Once you find the line containing "Inprint in red of green", please retype it and every line after it to the end of the entries, exactly and with nothing added.

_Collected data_
-.-.-

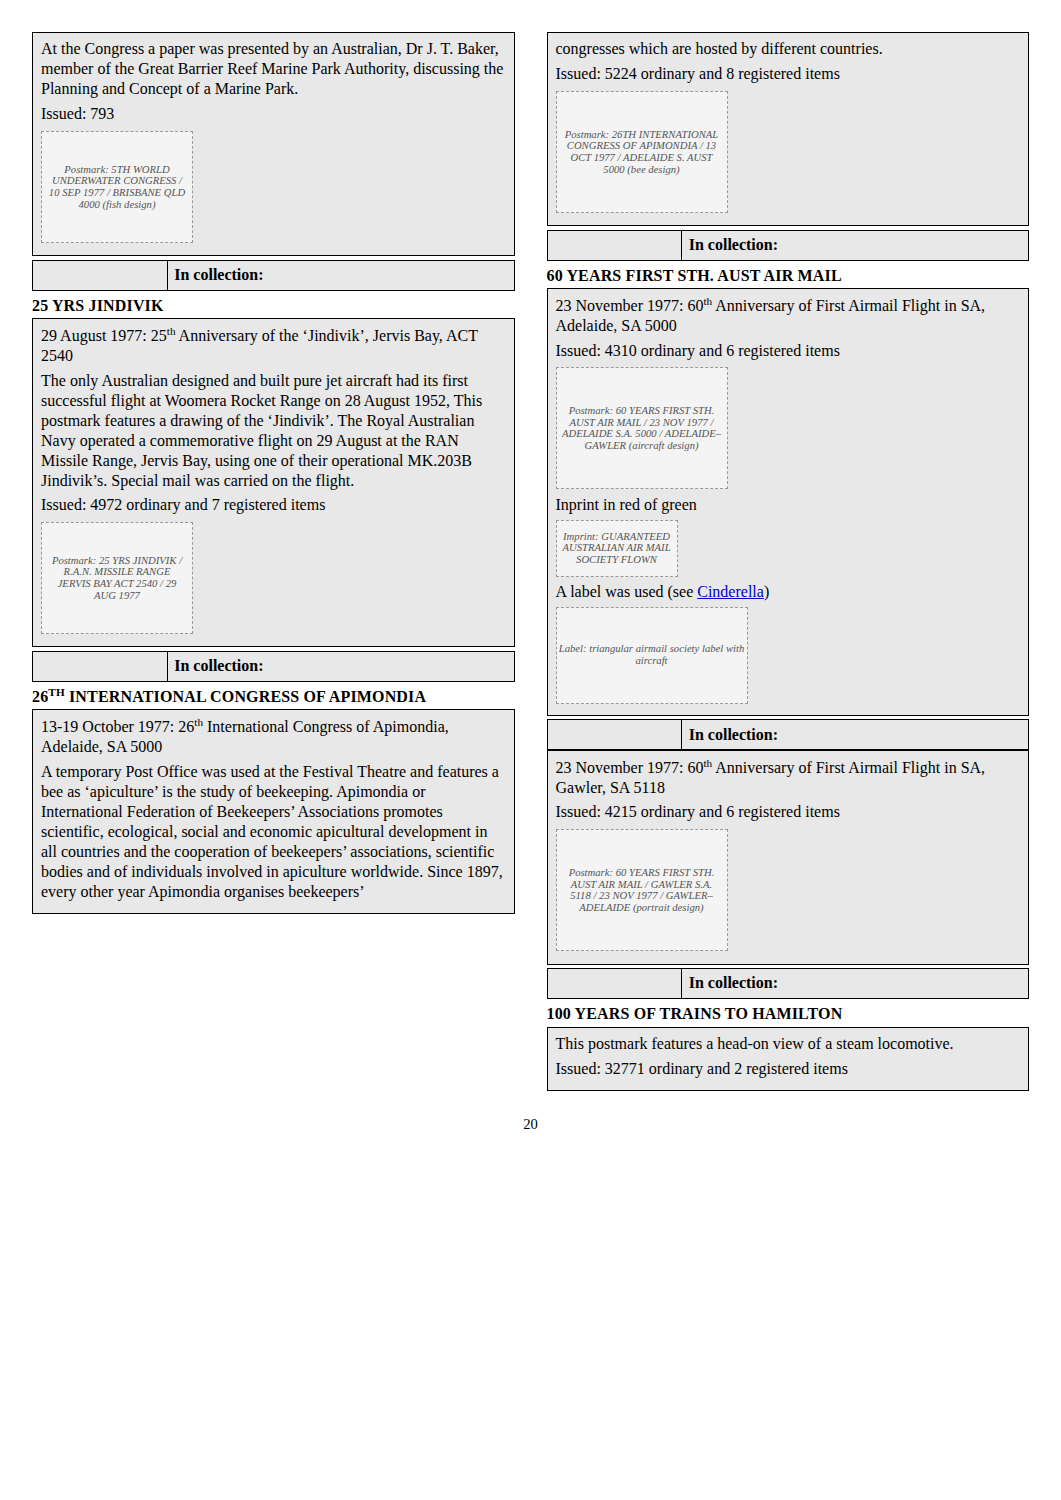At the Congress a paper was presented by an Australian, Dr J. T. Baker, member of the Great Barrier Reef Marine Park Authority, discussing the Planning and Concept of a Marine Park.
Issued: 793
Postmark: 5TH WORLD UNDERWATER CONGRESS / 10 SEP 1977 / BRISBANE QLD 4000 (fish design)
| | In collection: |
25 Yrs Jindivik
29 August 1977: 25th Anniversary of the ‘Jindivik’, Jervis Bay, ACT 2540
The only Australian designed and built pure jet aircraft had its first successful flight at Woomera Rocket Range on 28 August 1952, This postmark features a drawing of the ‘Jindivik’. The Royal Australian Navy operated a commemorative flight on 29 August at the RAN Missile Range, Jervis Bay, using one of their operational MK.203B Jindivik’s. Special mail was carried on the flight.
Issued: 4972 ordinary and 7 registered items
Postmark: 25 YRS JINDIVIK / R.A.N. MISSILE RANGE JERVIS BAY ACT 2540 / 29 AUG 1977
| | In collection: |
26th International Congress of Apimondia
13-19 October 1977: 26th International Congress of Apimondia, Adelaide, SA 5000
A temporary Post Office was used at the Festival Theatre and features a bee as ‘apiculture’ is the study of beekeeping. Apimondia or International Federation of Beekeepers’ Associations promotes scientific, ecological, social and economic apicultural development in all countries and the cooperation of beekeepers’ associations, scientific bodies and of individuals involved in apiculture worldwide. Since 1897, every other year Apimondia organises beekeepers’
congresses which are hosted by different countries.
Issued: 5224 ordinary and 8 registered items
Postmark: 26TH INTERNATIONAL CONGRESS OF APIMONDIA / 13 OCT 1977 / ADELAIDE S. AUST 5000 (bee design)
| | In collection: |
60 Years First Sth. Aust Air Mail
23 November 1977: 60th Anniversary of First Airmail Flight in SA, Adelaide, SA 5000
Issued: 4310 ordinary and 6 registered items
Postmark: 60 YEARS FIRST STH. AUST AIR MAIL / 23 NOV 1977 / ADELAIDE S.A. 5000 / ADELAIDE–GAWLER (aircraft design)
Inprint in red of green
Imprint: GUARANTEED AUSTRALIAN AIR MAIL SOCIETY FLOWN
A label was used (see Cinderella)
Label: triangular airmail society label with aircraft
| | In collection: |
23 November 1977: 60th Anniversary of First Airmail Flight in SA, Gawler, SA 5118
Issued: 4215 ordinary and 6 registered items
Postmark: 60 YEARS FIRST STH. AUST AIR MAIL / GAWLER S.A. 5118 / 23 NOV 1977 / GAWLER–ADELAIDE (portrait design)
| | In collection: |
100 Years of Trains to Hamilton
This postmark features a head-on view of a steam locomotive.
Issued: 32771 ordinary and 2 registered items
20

-.-.-

_Task output_
Inprint in red of green
Imprint: GUARANTEED AUSTRALIAN AIR MAIL SOCIETY FLOWN
A label was used (see Cinderella)
Label: triangular airmail society label with aircraft
| | In collection: |
23 November 1977: 60th Anniversary of First Airmail Flight in SA, Gawler, SA 5118
Issued: 4215 ordinary and 6 registered items
Postmark: 60 YEARS FIRST STH. AUST AIR MAIL / GAWLER S.A. 5118 / 23 NOV 1977 / GAWLER–ADELAIDE (portrait design)
| | In collection: |
100 Years of Trains to Hamilton
This postmark features a head-on view of a steam locomotive.
Issued: 32771 ordinary and 2 registered items
20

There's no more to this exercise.